At that, moment fate pointed out an unexpected way to her. She heard footsteps in the corridor, and just then it flashed upon Antoinette that she had heard her master giving orders to his valet to bring him a glass of brandy. The man was returning with it.
Quick as a flash, Antoinette crossed the room and flung open the door.
"Andrew," she whispered to the man who was passing, "I want you to do a favor for me."
"A hundred if you like," replied the man, good-humoredly. "But I haven't time to listen to you now. I'll take master this brandy—which, by the way, is the best of its kind. I wish he'd take a notion to leave half of it in the glass, for it's fairly nectar—then I'll be back in a trice, and you can consider me at your service for the rest of the evening."
"But it's now I want you, Andrew—this very minute!" cried Antoinette. "Set your glass right down here; nobody will see it; I'll keep guard over it. My errand won't take you more than a minute. Master won't miss his brandy for that short time.

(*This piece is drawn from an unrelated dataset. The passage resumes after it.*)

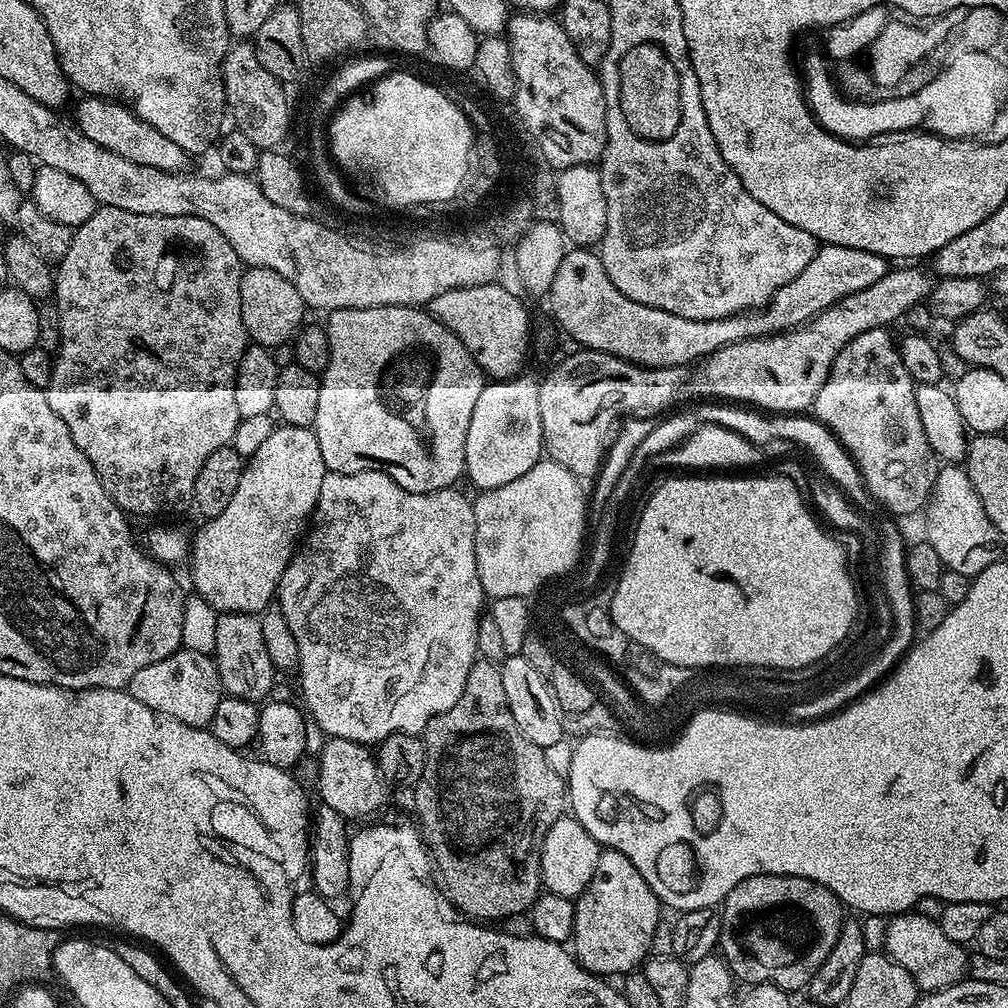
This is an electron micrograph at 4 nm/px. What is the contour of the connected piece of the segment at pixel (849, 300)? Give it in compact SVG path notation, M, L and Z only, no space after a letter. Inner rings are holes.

He'll enjoy it all the more when he gets it."
Andrew hesitated an instant, and we all know what happens to the man who hesitates—he is lost.
"Well, what is it you want, Antoinette?" he replied, good-humoredly. "If it only takes me a minute, as you say, I don't mind accommodating you."
"I lost my little gold cross in the lower hall a few moments ago. I heard something drop as I was hurrying along, but did not miss it until just now, and I can't leave my lady to go and get it. Some one may come along and find it, and I'd never get it again. For goodness' sake, go quick, Andrew, and look for it. Not an instant's to be lost."
Suspecting nothing, the good fellow hurriedly set down the glass, and hastened away to do her bidding.
His back was scarcely turned ere Antoinette flew to her own apartments, which adjoined her mistress's, and took from a trunk, which she unlocked with a very strange-looking key, a small vial. A few grains of the contents she emptied into the palm of her hand, and in less time than it takes to write it, they were transferred to the glass of brandy and dissolved at once with its amber contents.